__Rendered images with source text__
################

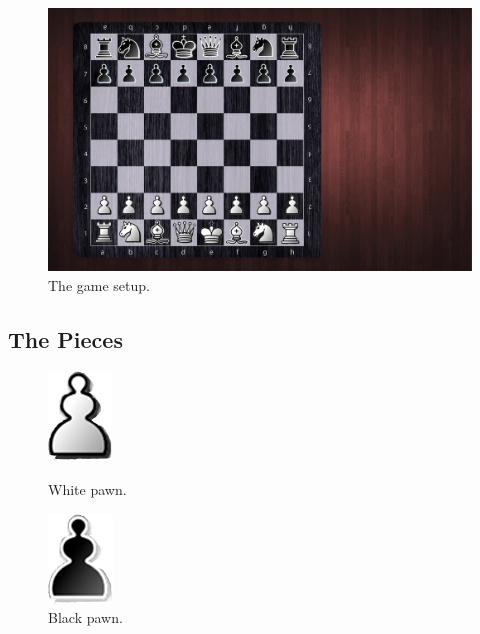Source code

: \documentclass[12pt, a4paper]{article}
\begin{document}
\begin{figure}[h!]
\centering
\includegraphics[width=0.9\linewidth]{figures/boardwithpieces.jpg}
\caption{The game setup.}
\end{figure}

\vfill
\clearpage

\newpage
\vfill
\subsection{The Pieces}

\begin{figure}[h!]
\centering
\begin{minipage}{.5\textwidth}
  \centering
  \includegraphics[width=.4\linewidth]{figures/whitepawn.png}
  \caption{White pawn.}
\end{minipage}%
\begin{minipage}{.5\textwidth}
  \centering
  \includegraphics[width=.4\linewidth]{figures/blackpawn.png}
  \caption{Black pawn.}
\end{minipage}
\end{figure}
\end{document}

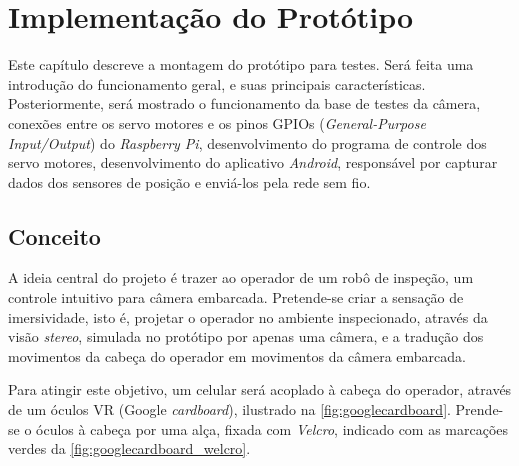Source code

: 
\chapter{Implementação do Protótipo}
\label{chap:prototipo}

Este capítulo descreve a montagem do protótipo para testes. Será feita uma introdução do funcionamento geral, e suas principais características. Posteriormente, será mostrado o funcionamento da base de testes da câmera, conexões entre os servo motores e os pinos GPIOs (\textit{General-Purpose Input/Output}) do \textit{Raspberry Pi}, desenvolvimento do programa de controle dos servo motores, desenvolvimento do aplicativo \textit{Android}, responsável por capturar dados dos sensores de posição e enviá-los pela rede sem fio.

\section{Conceito}
\label{sec:conceito}

A ideia central do projeto é trazer ao operador de um robô de inspeção, um controle intuitivo para câmera embarcada. Pretende-se criar a sensação de imersividade, isto é, projetar o operador no ambiente inspecionado, através da visão \textit{stereo}, simulada no protótipo por apenas uma câmera, e a tradução dos movimentos da cabeça do operador em movimentos da câmera embarcada.\par
Para atingir este objetivo, um celular será acoplado à cabeça do operador, através de um óculos VR (Google \textit{cardboard}), ilustrado na \autoref{fig:googlecardboard}. Prende-se o óculos à cabeça por uma alça, fixada com \textit{Velcro}, indicado com as marcações verdes da \autoref{fig:googlecardboard_welcro}. \par 

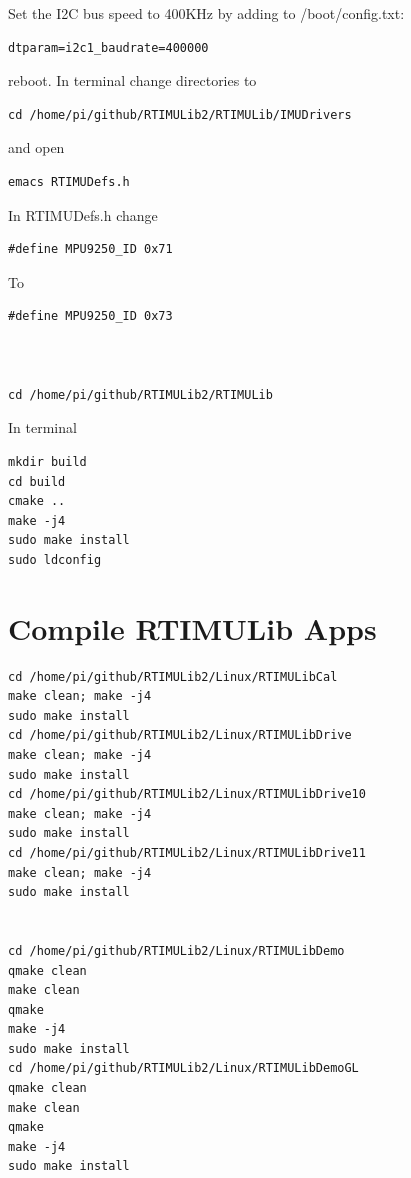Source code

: Set the I2C bus speed to 400KHz by adding to /boot/config.txt:

\begin{verbatim}
dtparam=i2c1_baudrate=400000
\end{verbatim}

reboot. In terminal change directories to

\begin{verbatim}
cd /home/pi/github/RTIMULib2/RTIMULib/IMUDrivers
\end{verbatim}

and open

\begin{verbatim}
emacs RTIMUDefs.h
\end{verbatim}

In RTIMUDefs.h change

\begin{verbatim}
#define MPU9250_ID 0x71
\end{verbatim}

To

\begin{verbatim}
#define MPU9250_ID 0x73



cd /home/pi/github/RTIMULib2/RTIMULib
\end{verbatim}

In terminal

\begin{verbatim}
mkdir build
cd build
cmake ..
make -j4
sudo make install
sudo ldconfig
\end{verbatim}

\section{Compile RTIMULib Apps}\label{compile-rtimulib-apps}

\begin{verbatim}
cd /home/pi/github/RTIMULib2/Linux/RTIMULibCal
make clean; make -j4
sudo make install
cd /home/pi/github/RTIMULib2/Linux/RTIMULibDrive
make clean; make -j4
sudo make install
cd /home/pi/github/RTIMULib2/Linux/RTIMULibDrive10
make clean; make -j4
sudo make install
cd /home/pi/github/RTIMULib2/Linux/RTIMULibDrive11
make clean; make -j4
sudo make install


cd /home/pi/github/RTIMULib2/Linux/RTIMULibDemo    
qmake clean
make clean
qmake
make -j4
sudo make install
cd /home/pi/github/RTIMULib2/Linux/RTIMULibDemoGL
qmake clean
make clean
qmake
make -j4
sudo make install
\end{verbatim}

################

The required output is each record above, reproduced exactly, without its pictures.

Source code

: \documentclass[12pt, a4paper]{article}
\begin{document}
\begin{figure}[h!]
\centering
\includegraphics[width=0.9\linewidth]{figures/boardwithpieces.jpg}
\caption{The game setup.}
\end{figure}

\vfill
\clearpage

\newpage
\vfill
\subsection{The Pieces}

\begin{figure}[h!]
\centering
\begin{minipage}{.5\textwidth}
  \centering
  \includegraphics[width=.4\linewidth]{figures/whitepawn.png}
  \caption{White pawn.}
\end{minipage}%
\begin{minipage}{.5\textwidth}
  \centering
  \includegraphics[width=.4\linewidth]{figures/blackpawn.png}
  \caption{Black pawn.}
\end{minipage}
\end{figure}
\end{document}

Source code

: 
\chapter{Implementação do Protótipo}
\label{chap:prototipo}

Este capítulo descreve a montagem do protótipo para testes. Será feita uma introdução do funcionamento geral, e suas principais características. Posteriormente, será mostrado o funcionamento da base de testes da câmera, conexões entre os servo motores e os pinos GPIOs (\textit{General-Purpose Input/Output}) do \textit{Raspberry Pi}, desenvolvimento do programa de controle dos servo motores, desenvolvimento do aplicativo \textit{Android}, responsável por capturar dados dos sensores de posição e enviá-los pela rede sem fio.

\section{Conceito}
\label{sec:conceito}

A ideia central do projeto é trazer ao operador de um robô de inspeção, um controle intuitivo para câmera embarcada. Pretende-se criar a sensação de imersividade, isto é, projetar o operador no ambiente inspecionado, através da visão \textit{stereo}, simulada no protótipo por apenas uma câmera, e a tradução dos movimentos da cabeça do operador em movimentos da câmera embarcada.\par
Para atingir este objetivo, um celular será acoplado à cabeça do operador, através de um óculos VR (Google \textit{cardboard}), ilustrado na \autoref{fig:googlecardboard}. Prende-se o óculos à cabeça por uma alça, fixada com \textit{Velcro}, indicado com as marcações verdes da \autoref{fig:googlecardboard_welcro}. \par 

Source code

: Set the I2C bus speed to 400KHz by adding to /boot/config.txt:

\begin{verbatim}
dtparam=i2c1_baudrate=400000
\end{verbatim}

reboot. In terminal change directories to

\begin{verbatim}
cd /home/pi/github/RTIMULib2/RTIMULib/IMUDrivers
\end{verbatim}

and open

\begin{verbatim}
emacs RTIMUDefs.h
\end{verbatim}

In RTIMUDefs.h change

\begin{verbatim}
#define MPU9250_ID 0x71
\end{verbatim}

To

\begin{verbatim}
#define MPU9250_ID 0x73



cd /home/pi/github/RTIMULib2/RTIMULib
\end{verbatim}

In terminal

\begin{verbatim}
mkdir build
cd build
cmake ..
make -j4
sudo make install
sudo ldconfig
\end{verbatim}

\section{Compile RTIMULib Apps}\label{compile-rtimulib-apps}

\begin{verbatim}
cd /home/pi/github/RTIMULib2/Linux/RTIMULibCal
make clean; make -j4
sudo make install
cd /home/pi/github/RTIMULib2/Linux/RTIMULibDrive
make clean; make -j4
sudo make install
cd /home/pi/github/RTIMULib2/Linux/RTIMULibDrive10
make clean; make -j4
sudo make install
cd /home/pi/github/RTIMULib2/Linux/RTIMULibDrive11
make clean; make -j4
sudo make install


cd /home/pi/github/RTIMULib2/Linux/RTIMULibDemo    
qmake clean
make clean
qmake
make -j4
sudo make install
cd /home/pi/github/RTIMULib2/Linux/RTIMULibDemoGL
qmake clean
make clean
qmake
make -j4
sudo make install
\end{verbatim}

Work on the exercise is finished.